• PASSAGE SHOWN:
□ □ □ □
Yea, as you said, the copy functionality is responsible for carrying basic
copy information across a rebase (like if a commit did a copy, we don't
just remember that information and reapply it, we rediscover that
information via a copy trace).  So disabling all public methods here
breaks even the most basic copy information movements.  It's a bit of a
pain.

>
>>       # Even though we're not taking copies into account, 1:n rename
>>situations
>>       # can still exist (e.g. hg cp a b; hg mv a c). In those cases we
>>       # arbitrarily pick one of the renames.
>> @@ -258,6 +261,9 @@ def mergecopies(repo, c1, c2, ca):
>>       if c2.node() is None and c1.node() == repo.dirstate.p1():
>>           return repo.dirstate.copies(), {}, {}, {}
>>
>> +    if repo.ui.configbool('experimental', 'disablecopytrace'):
>> +        return {}, {}, {}, {}
>> +
>
>(small-nit?) Any reason this is not the very first line of the method
>(for consistency?)

The lines above are responsible for carrying individual copy information
across certain operations.  I forget exactly which operations require it
(maybe it's part of revert?), but it is cheap since it's always between
the working copy and it's immediate parent.

>
>>       limit = _findlimit(repo, c1.rev(), c2.rev())
>>       if limit is None:
>>           # no common ancestor, no copies
>> @@ -507,7 +513,8 @@ def duplicatecopies(repo, rev, fromrev,
>>       copies between fromrev and rev.
>>       '''
>>       exclude = {}
>> -    if skiprev is not None:
>> +    if (skiprev is not None and
>> +        not repo.ui.configbool('experimental', 'disablecopytrace')):
>>           exclude = pathcopies(repo[fromrev], repo[skiprev])
□ □ □ □
From the copy-tracing passage above, return everything from "The lines above" down to "fromrev and rev." word for word.
□ □ □ □
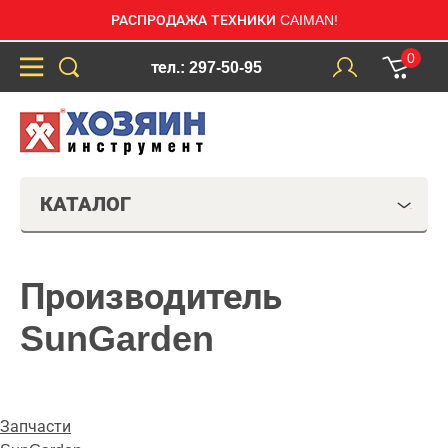
РАСПРОДАЖА ТЕХНИКИ CAIMAN!
0
тел.: 297-50-95
КАТАЛОГ
Производитель
SunGarden
Запчасти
□ □ □ □
• EXERCISE RESULT:
The lines above are responsible for carrying individual copy information
across certain operations.  I forget exactly which operations require it
(maybe it's part of revert?), but it is cheap since it's always between
the working copy and it's immediate parent.

>
>>       limit = _findlimit(repo, c1.rev(), c2.rev())
>>       if limit is None:
>>           # no common ancestor, no copies
>> @@ -507,7 +513,8 @@ def duplicatecopies(repo, rev, fromrev,
>>       copies between fromrev and rev.